Quando você se dá conta, acaba concordando com Cazuza, " o nosso amor a gente inventa pra se distrair/ e quando acaba gente pensa que ele nunca existiu..."

Parece que os momentos vividos ficaram perdidos no passado, não há saudade, não há raiva, não há nada. Porque acabou. Dar-se conta disso é um processo posterior ao ódio, à mágoa, a possíveis reconciliações, ao ouvir músicas depressivas, ao querer morrer, ao querer matar. Dar-se conta disso está intrínseco àquela sensação de liberdade que você sente ao pôr os pés na areia de uma praia deserta, pela manhã. Dá vontade de gritar. Dá vontade de pular. Até de chorar, mas um choro bom, porque você está livre, porque você pode.

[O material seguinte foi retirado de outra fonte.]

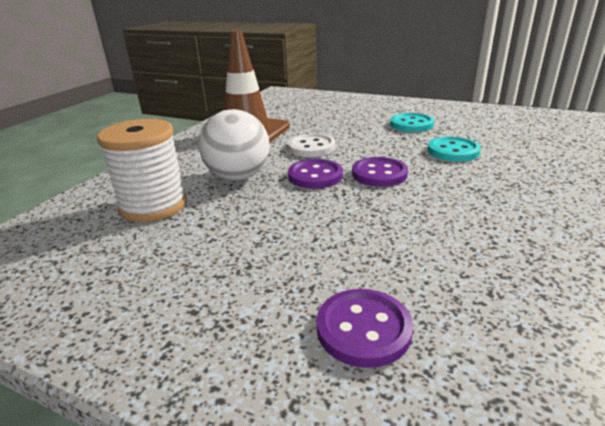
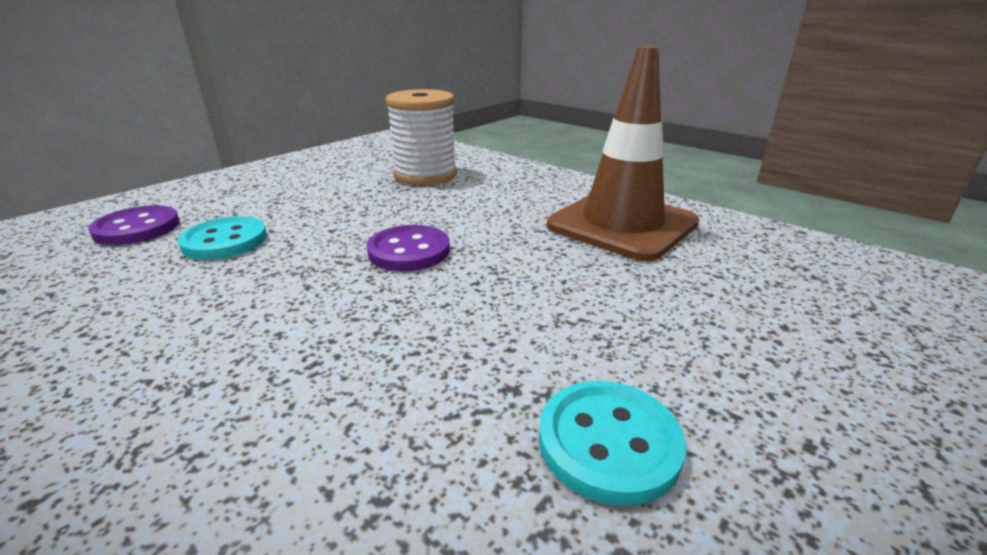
camera: 105 degrees right, 0 degrees up
white ball [199,109,270,181] -> none
white button [288,134,335,157] -> none
purple button [352,157,408,187] -> none
turquoise button [428,137,481,162] -> turquoise button moved to [178,216,267,260]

Por mais que palavras tenham expressado reais intenções e sentimentos no fatídico momento em que "não dá mais certo", o estado de "acabado" surge quando você menos espera. Por mais óbvio que pareça, isso ainda te surpreende. Você escuta aquela música, lê aquela carta ou vê aquela foto e não sente nada. Isso mesmo: NADA. Saber que acabou é assustador. SENTIR que acabou é entorpecente.


É, então...acabou.

Lá dentro de mim.


domingo, 30 de maio de 2010

A Fuga (ou o crime perfeito)


Abri o armário. Joguei todas as roupas em cima da cama. Abri a mala. Sem pensar, coloquei algumas delas ali dentro, junto com alguns livros, alguns discos, algumas lembranças.
Coloquei minha surrada calça jeans, aquela de que mais gosto e que me dá mais coragem nesses ímpetos de aventura. Peguei algum (pouco) dinheiro, meti no bolso. Me olhei no espelho. Pensei: 'Tem que dar certo.' Pus uma camiseta, prendi o cabelo, calcei meus sapatos e fui. Para nunca mais ou para um novo sempre.

Porque às vezes, muitas das vezes, a gente tem que escapar. Da cena do crime, da nossa casa, da saudade, da dor. Ou, quem sabe, a fuga é da solidão.

Porque ficar sozinho por aqui não dá.

Então, ficarei sozinho em outro lugar.